Je me suis occupée de tout le design, de A à Z. Pour autant, je ne suis pas partie d’une feuille vierge car les membres de l’équipe avaient des prérequis. Ils avaient des références en tête et l’envie d’avoir des visuels en Flat Design. J’ai donc essayé de répondre à leur demande tout en intégrant aux visuels un aspect 3D/isométrique. J’ai aussi réalisé le logo, les kakemonos, les posters de présentation du projet, le site Web et le graphisme de l’application et celui de la vidéo de Quantifly avec le soutien de Lena Babadjian (e-artsup promo 2015). Le plus difficile a finalement été la réalisation de la page Wiki sur la plateforme de l’iGEM où il a fallu tout coder en JavaScript sur une sorte de serveur open source plutôt compliqué à maîtriser. Heureusement, j’ai pu compter sur l’aide de Paul-Louis Nech (EPITA promo 2016) pour cette partie.

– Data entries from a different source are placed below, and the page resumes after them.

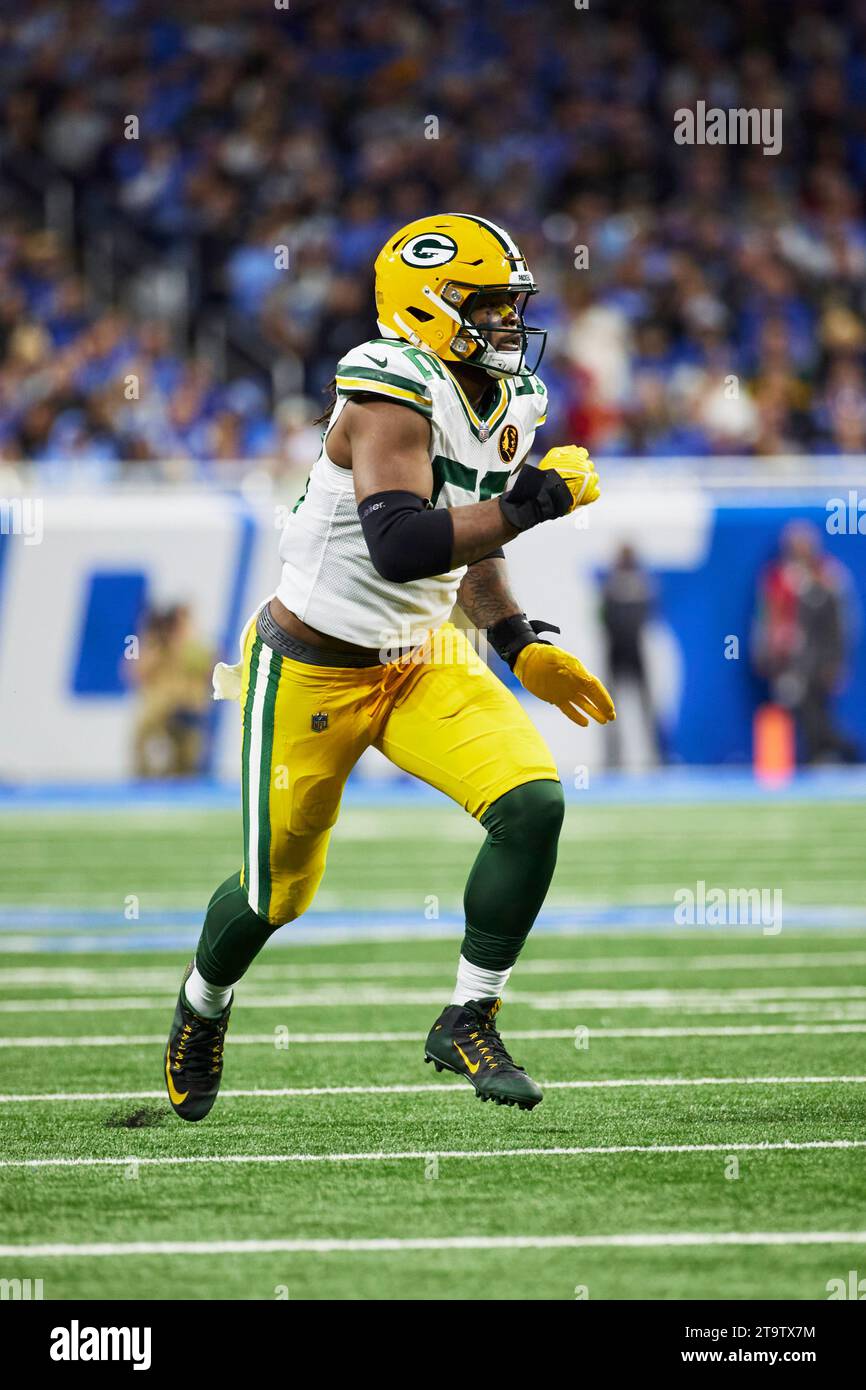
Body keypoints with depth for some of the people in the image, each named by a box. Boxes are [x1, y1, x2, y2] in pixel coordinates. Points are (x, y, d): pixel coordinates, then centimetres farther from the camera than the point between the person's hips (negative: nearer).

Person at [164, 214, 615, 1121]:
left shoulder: (512, 404, 2)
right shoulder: (393, 394, -25)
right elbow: (403, 546, -40)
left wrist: (520, 646, 7)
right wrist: (535, 500, -35)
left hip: (423, 662, 7)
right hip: (314, 669, -6)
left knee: (532, 804, -16)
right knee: (279, 891, 7)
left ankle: (467, 1022, 0)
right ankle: (203, 1004, 42)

Et que retiens-tu du voyage aux États-Unis ? C’était un peu une récompense d’aller là-bas, non ?
Une grosse récompense, oui ! Même si, pour moi, le voyage est tombé dix jours avant le rendu de mon mémoire et que j’ai dû redoubler d’efforts, j’en garde un super souvenir. En plus, c’est la première fois que je me rendais aux États-Unis ! On a pu séjourner plusieurs jours au MIT, rencontrer les autres équipes françaises et étrangères, etc. D’ailleurs, comme nous étions une des rares équipes à intégrer une dimension graphique, les retours des autres formations ont souvent été plutôt élogieux, ce qui fait toujours plaisir. Enfin, après la finale, nous avons aussi eu la chance de passer une journée à New York. Un beau moment.

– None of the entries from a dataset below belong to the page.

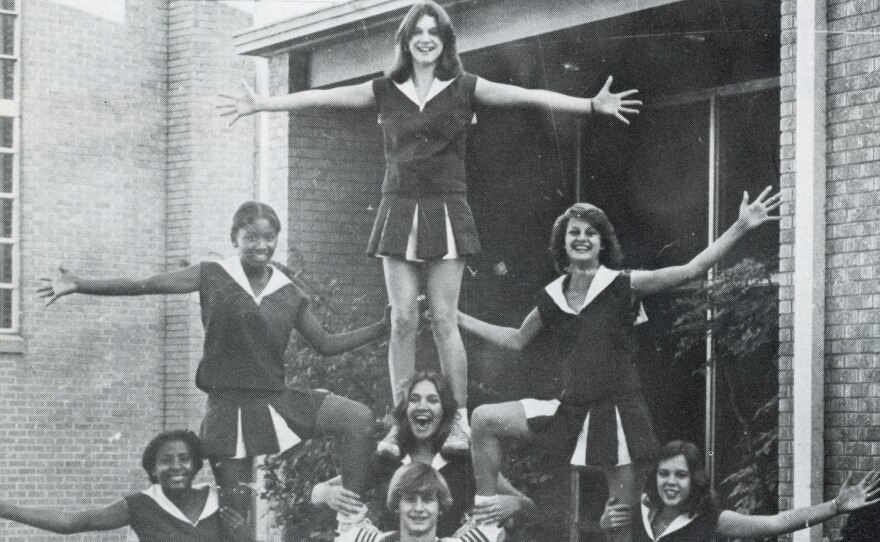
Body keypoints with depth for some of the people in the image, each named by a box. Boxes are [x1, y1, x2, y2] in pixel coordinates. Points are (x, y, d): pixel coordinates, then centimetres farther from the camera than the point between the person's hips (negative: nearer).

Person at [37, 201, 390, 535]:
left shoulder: (288, 294, 6)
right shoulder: (214, 277, -3)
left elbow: (326, 344, 14)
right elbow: (145, 285, -7)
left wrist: (384, 328, 6)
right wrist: (77, 285, -13)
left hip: (275, 399, 3)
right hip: (229, 405, -3)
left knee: (359, 419, -17)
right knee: (236, 513, -2)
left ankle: (349, 517, -11)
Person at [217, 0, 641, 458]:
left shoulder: (465, 89, 2)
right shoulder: (386, 91, 8)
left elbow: (527, 96, -6)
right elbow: (321, 98, 8)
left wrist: (592, 106, -14)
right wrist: (260, 104, 5)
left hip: (445, 210, -2)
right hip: (400, 210, 2)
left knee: (443, 319, -5)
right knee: (402, 320, -1)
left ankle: (459, 421, 2)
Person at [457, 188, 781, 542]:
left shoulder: (623, 286, -6)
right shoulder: (551, 299, 6)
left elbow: (692, 270, -11)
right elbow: (516, 340, 24)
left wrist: (740, 228, -18)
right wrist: (457, 318, 24)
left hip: (619, 413, -4)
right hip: (571, 408, 4)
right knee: (485, 419, -5)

T’attendais-tu à recevoir cette médaille d’or et d’être nommé dans trois catégories, dont celle du « Best applied design » ?
Étant donné que nous avions beaucoup travaillé en amont et que notre projet respectait tous les critères d’éligibilité, nous nous attentions à la médaille d’or. Par contre, les trois nominations ont été une surprise. Même si nous n’avons pas remporté de prix supplémentaire, ces nominations nous ont rendu fiers. En tout cas, cela laisse entrevoir un beau défi à réaliser pour la future équipe iGEM IONIS qui, en plus d’une médaille d’or et de nominations, aura sûrement à cœur de faire encore mieux que nous en décrochant un prix ! C’est ce que nous leur souhaitons en tout cas !

Au final, que retiens-tu de cette aventure ?
La cohésion de notre équipe. C’est ça le plus important. Savoir surmonter les difficultés et les éventuels conflits, c’est capital. Pour réussir, on doit tous aller dans la même direction. Cela demande aussi une bonne organisation : chacun doit connaître sa place dans l’équipe et s’y tenir.